WHAT YOU HAVE TO DO —
Copy the listing exactly, images excluded.

SUPPLIED MATERIAL —
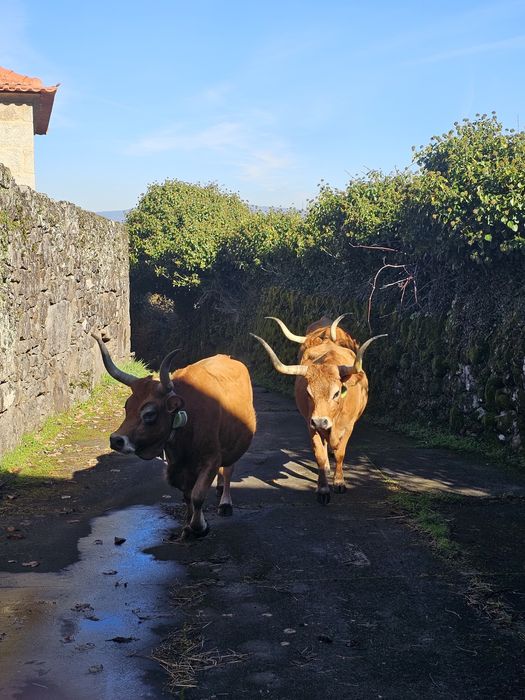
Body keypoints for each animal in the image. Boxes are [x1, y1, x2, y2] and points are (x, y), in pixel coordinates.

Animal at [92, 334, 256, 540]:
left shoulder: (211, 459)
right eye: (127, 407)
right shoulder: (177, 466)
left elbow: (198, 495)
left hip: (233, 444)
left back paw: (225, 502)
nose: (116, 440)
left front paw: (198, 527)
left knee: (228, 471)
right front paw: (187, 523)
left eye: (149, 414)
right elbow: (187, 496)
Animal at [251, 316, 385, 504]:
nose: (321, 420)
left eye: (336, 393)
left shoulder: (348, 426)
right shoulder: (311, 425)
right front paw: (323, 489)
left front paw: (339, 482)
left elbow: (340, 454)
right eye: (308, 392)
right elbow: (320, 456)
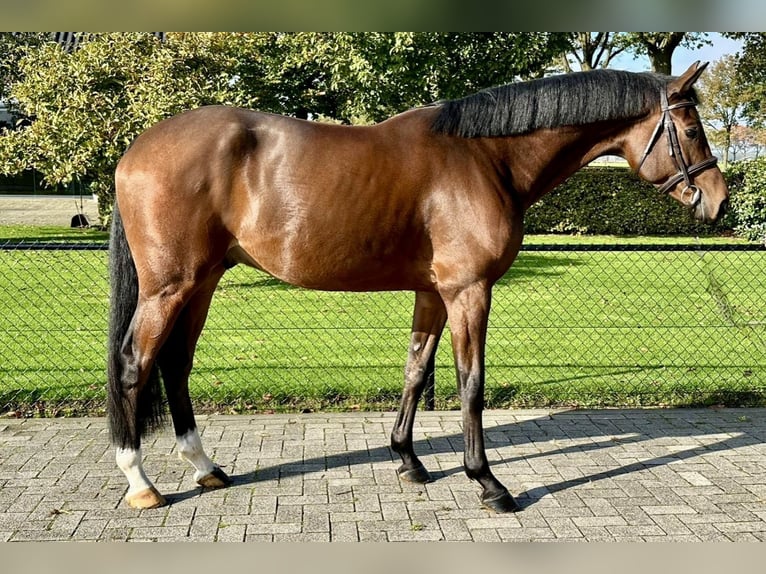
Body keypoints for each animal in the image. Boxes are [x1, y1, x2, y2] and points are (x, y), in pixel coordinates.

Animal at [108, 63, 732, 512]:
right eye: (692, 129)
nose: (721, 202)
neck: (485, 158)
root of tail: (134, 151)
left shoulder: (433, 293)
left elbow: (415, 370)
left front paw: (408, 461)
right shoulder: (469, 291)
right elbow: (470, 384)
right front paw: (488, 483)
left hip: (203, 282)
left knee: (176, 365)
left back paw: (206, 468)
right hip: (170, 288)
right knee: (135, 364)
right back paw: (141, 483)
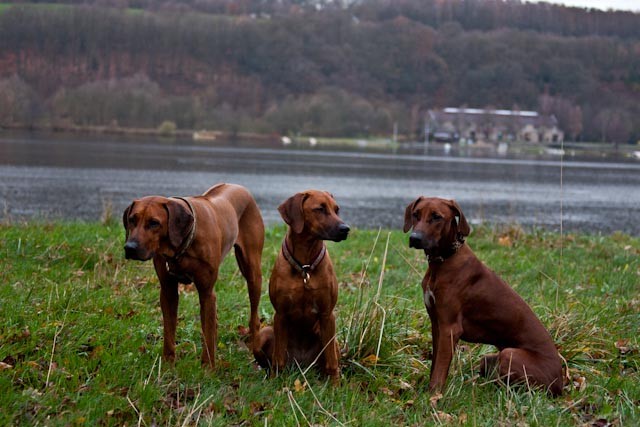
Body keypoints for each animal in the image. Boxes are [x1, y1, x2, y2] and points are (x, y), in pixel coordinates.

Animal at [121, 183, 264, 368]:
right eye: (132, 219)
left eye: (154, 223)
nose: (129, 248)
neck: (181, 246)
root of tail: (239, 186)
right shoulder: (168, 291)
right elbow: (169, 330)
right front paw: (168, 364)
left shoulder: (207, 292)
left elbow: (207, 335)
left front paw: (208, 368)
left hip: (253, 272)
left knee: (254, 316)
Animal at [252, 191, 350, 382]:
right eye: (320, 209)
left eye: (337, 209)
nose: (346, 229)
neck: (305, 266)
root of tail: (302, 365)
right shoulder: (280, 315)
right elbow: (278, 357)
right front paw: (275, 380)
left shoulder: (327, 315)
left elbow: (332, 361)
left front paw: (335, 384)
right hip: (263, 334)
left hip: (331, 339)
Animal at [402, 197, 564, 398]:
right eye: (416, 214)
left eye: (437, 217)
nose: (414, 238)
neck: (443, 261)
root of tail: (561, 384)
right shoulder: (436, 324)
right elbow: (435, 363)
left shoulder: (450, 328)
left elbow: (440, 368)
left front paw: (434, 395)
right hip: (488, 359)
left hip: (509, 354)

RESPONSE TO THE EXERCISE —
Body keypoints for each animal in the image. Boxes are [x1, y1, x2, y2] and points are (x, y), in pixel coordinates.

Animal at [92, 334, 256, 540]:
left shoulder: (211, 459)
right eye: (127, 407)
right shoulder: (177, 466)
left elbow: (198, 495)
left hip: (233, 444)
left back paw: (225, 502)
nose: (116, 440)
left front paw: (198, 527)
left knee: (228, 471)
right front paw: (187, 523)
left eye: (149, 414)
right elbow: (187, 496)
Animal at [251, 316, 385, 504]:
nose: (321, 420)
left eye: (336, 393)
left shoulder: (348, 426)
right shoulder: (311, 425)
right front paw: (323, 489)
left front paw: (339, 482)
left elbow: (340, 454)
right eye: (308, 392)
right elbow: (320, 456)
Body keypoints for each animal in the image. Boxes are [x1, y1, x2, y2] and points are (x, y), in pixel coordinates.

Animal at [108, 63, 732, 512]:
right eye: (692, 129)
nose: (721, 202)
neck: (485, 158)
root of tail: (134, 151)
left shoulder: (433, 293)
left elbow: (415, 370)
left front paw: (408, 461)
right shoulder: (469, 291)
right elbow: (470, 384)
right front paw: (488, 483)
left hip: (203, 282)
left knee: (176, 365)
left back paw: (206, 468)
right hip: (170, 288)
right knee: (135, 364)
right back paw: (141, 483)
Body keypoints for each animal in the image. Boxes are [x1, y1, x2, y2] and points are (x, y), in pixel coordinates.

Animal at [121, 183, 264, 368]:
right eye: (132, 219)
left eye: (154, 223)
nose: (129, 248)
neck: (181, 246)
root of tail: (239, 186)
right shoulder: (168, 291)
right elbow: (169, 330)
right front paw: (168, 364)
left shoulder: (207, 292)
left elbow: (207, 335)
left front paw: (208, 368)
left hip: (253, 272)
left knee: (254, 316)
Animal at [252, 191, 350, 382]:
right eye: (320, 209)
left eye: (337, 209)
nose: (346, 229)
neck: (305, 266)
root of tail: (302, 365)
right shoulder: (280, 315)
right elbow: (278, 357)
right front paw: (275, 380)
left shoulder: (327, 315)
left elbow: (332, 361)
left front paw: (335, 384)
right hip: (263, 334)
left hip: (331, 339)
Animal at [402, 197, 564, 398]:
right eye: (416, 214)
left eye: (437, 217)
nose: (414, 238)
neck: (443, 261)
root of tail: (561, 384)
right shoulder: (436, 324)
right elbow: (435, 363)
left shoulder: (450, 328)
left elbow: (440, 368)
left front paw: (434, 395)
right hip: (488, 359)
left hip: (509, 354)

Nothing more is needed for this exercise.